[EMAIL PROTECTED] wrote:
> amos shapira wrote:
Maybe using poll(2) will help you around that (I also heard that poll is
generally more efficient because it helps the kernel avoid having to
re-interpret the syscall parameters on every call).
this is interesting. can anyone provide more info on this?
the problem with select, is that it is unable to optimize handling of
'holes' in the file descriptor set.
suppose that you need to select on file descriptors 2 and 4000.
you need to pass info about all file descriptors up to 4000 (i.e. many
'0' bits, and only two '1' bits, in the different select sets).
with poll, you pass an array of the descriptors you care about. so the
size of the array is proportional to the amount of descriptors you are
interested in, while with select it is proportional to the numeric value
of the largest descriptor you are interested in.

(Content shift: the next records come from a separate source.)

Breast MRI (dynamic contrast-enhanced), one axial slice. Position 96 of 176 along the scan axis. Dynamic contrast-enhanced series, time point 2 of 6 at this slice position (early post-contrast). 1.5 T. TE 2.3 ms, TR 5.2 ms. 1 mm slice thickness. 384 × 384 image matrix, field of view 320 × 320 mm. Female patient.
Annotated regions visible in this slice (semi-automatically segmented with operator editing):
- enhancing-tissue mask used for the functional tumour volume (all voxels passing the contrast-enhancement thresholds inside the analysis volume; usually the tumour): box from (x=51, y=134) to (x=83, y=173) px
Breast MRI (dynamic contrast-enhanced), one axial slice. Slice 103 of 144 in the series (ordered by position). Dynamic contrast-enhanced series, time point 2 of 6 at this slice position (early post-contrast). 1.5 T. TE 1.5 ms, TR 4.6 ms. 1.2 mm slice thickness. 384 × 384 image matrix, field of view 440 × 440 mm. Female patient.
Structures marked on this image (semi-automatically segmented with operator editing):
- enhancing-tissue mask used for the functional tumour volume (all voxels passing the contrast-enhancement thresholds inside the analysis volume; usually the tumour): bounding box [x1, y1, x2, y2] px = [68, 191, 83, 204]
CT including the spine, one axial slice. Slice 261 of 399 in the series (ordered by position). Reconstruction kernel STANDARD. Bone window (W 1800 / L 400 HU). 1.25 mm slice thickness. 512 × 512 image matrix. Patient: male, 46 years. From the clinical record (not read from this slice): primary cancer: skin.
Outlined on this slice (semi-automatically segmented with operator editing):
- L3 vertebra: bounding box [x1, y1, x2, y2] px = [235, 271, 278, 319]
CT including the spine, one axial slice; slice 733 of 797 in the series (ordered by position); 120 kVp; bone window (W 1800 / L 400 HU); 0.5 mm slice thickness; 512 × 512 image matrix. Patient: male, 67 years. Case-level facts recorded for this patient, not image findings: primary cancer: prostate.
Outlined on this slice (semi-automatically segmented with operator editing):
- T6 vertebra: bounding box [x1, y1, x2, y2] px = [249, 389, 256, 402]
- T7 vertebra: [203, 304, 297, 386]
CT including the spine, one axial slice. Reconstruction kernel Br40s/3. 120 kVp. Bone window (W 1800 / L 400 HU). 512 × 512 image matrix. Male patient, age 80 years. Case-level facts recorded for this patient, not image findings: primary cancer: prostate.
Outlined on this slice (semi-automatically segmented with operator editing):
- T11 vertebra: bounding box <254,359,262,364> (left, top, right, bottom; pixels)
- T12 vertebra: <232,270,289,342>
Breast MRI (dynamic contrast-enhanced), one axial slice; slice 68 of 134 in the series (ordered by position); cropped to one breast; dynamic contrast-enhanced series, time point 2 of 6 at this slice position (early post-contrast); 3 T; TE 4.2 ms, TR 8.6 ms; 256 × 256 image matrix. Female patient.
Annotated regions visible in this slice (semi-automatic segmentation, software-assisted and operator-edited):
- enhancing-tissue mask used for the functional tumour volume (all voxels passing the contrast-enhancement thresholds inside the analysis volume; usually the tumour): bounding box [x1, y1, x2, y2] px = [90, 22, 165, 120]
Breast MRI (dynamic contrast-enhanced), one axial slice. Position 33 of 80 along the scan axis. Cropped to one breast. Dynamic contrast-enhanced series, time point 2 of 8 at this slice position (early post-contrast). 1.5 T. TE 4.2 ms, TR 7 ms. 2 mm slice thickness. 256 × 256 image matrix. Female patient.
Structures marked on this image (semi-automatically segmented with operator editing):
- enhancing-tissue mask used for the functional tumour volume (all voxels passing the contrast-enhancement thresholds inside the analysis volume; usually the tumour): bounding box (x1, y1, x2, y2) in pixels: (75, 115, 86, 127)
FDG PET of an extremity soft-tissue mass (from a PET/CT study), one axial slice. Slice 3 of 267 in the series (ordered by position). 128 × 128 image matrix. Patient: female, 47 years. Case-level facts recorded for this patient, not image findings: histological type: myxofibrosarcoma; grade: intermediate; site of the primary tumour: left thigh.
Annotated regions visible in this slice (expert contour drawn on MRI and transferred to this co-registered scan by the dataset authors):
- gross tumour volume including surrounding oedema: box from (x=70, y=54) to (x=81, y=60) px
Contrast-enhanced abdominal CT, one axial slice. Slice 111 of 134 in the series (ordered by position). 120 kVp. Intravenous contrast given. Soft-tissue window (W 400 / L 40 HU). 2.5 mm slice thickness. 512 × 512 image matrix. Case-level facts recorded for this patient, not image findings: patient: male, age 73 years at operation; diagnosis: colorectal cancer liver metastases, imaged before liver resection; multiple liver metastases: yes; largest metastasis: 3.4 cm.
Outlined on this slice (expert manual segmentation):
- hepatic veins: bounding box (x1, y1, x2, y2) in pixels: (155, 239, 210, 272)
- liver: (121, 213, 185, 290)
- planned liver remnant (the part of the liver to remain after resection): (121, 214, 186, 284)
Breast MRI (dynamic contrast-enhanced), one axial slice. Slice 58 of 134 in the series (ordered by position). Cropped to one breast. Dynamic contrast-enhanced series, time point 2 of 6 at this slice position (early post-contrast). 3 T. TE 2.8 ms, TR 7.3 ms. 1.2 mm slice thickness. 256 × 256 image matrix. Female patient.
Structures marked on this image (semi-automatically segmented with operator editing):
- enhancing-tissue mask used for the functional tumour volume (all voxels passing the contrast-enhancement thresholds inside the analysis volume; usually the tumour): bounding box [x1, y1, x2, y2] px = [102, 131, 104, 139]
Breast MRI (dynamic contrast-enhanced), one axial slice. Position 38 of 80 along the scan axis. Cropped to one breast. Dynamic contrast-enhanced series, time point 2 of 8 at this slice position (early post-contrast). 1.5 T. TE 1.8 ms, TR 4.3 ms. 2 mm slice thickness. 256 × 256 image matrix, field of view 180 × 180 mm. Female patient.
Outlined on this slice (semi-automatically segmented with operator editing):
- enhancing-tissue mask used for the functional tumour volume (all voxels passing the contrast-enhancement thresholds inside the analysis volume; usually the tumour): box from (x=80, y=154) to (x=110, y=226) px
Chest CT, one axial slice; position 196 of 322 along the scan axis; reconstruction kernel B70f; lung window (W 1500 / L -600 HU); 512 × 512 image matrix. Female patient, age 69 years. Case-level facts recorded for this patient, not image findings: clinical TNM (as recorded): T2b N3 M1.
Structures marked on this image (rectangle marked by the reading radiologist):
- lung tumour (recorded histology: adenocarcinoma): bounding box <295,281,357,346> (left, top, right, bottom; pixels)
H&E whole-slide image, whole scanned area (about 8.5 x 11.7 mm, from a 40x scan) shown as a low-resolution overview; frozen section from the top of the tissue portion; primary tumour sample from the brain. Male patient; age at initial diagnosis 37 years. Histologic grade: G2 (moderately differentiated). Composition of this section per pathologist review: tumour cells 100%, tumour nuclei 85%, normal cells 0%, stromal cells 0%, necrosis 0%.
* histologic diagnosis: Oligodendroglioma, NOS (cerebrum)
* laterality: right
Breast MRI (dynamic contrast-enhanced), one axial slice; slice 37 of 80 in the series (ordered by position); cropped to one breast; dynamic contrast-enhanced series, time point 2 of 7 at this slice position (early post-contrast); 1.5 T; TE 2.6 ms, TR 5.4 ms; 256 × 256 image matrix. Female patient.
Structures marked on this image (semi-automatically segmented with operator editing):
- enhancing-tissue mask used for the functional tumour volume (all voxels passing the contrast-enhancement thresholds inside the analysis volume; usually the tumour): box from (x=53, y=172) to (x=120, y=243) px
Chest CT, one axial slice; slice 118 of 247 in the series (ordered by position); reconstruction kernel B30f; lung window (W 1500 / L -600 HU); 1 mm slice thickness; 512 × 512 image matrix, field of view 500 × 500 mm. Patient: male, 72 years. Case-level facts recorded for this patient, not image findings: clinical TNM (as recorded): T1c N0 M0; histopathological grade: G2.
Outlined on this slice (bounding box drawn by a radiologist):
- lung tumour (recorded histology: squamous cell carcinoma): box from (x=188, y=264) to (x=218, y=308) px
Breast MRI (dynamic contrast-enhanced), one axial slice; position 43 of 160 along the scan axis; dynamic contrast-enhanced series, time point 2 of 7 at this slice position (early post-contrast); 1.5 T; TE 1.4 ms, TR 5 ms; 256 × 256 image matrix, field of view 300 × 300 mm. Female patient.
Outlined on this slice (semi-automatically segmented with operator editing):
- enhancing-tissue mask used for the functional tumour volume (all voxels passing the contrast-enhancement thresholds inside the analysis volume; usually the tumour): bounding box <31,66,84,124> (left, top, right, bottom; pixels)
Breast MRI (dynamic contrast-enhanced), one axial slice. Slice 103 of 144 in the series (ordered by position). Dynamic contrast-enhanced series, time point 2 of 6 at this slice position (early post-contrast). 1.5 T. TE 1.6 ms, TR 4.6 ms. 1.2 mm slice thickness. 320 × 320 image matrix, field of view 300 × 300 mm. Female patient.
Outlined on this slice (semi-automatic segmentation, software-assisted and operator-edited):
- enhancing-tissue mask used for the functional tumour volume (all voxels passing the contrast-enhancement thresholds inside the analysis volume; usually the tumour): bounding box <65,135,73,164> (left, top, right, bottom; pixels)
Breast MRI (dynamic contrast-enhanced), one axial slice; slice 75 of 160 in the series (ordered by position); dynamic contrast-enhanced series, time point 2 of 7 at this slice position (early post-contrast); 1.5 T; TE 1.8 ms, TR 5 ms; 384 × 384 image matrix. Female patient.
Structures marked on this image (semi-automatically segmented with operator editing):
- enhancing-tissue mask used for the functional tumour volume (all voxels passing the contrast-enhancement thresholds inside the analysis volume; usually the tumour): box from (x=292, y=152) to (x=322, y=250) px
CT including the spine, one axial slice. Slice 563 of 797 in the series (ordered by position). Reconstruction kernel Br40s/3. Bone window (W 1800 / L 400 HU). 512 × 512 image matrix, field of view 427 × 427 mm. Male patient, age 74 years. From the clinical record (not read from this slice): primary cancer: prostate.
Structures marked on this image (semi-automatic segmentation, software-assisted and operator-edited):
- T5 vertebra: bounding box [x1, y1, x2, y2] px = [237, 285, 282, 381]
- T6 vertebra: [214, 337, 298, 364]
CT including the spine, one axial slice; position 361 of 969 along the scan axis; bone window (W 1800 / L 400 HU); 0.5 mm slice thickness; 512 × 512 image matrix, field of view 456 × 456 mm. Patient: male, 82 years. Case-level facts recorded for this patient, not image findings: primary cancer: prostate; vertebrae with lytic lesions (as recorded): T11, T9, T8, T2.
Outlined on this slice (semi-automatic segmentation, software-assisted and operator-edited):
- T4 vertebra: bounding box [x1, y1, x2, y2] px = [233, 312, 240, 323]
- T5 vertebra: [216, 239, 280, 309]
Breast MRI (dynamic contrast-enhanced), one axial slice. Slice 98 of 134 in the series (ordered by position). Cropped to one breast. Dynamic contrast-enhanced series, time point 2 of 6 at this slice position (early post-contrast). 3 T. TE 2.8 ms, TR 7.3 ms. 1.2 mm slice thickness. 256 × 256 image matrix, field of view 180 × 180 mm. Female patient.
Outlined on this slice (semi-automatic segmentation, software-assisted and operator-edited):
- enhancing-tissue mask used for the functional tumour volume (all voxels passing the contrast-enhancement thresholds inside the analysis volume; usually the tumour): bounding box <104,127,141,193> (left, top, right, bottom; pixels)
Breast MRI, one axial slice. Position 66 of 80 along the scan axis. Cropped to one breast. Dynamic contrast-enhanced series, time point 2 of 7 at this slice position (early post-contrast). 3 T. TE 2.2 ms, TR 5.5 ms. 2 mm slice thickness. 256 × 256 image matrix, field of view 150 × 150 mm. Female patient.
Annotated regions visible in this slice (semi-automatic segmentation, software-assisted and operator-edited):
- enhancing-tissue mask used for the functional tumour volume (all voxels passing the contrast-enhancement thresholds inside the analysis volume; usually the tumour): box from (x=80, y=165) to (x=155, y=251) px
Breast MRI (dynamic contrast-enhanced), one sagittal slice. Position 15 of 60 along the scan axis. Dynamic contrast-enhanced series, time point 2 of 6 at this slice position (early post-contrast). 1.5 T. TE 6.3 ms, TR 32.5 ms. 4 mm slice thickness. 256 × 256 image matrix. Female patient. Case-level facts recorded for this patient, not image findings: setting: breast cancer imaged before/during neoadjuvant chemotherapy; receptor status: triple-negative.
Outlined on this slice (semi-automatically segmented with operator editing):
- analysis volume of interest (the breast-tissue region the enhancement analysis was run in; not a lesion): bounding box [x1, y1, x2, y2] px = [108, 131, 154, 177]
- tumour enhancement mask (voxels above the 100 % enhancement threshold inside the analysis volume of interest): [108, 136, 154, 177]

note that this is relevant only for applications that have many open
sockets.
when you use poll, you can use the trick of having 2 theads - one polls
on "idle" sockets (i.e. sockets that did not have I/O in the last X
seconds), and one listens on 'active' sockets (i.e. sockets that had I/O
in the last X seconds). this avoids the major problem with both select
and poll - that after an event on a single socket, the info for all the
sockets has to be copied to user space (when select/poll returns), and
then to kernel space again (when invoking poll/select again).
i think that people added epoll support in order to avoid waking the
poll function altogether - by receiving a signal form the kernel with
the exact info, instead of having to return from poll.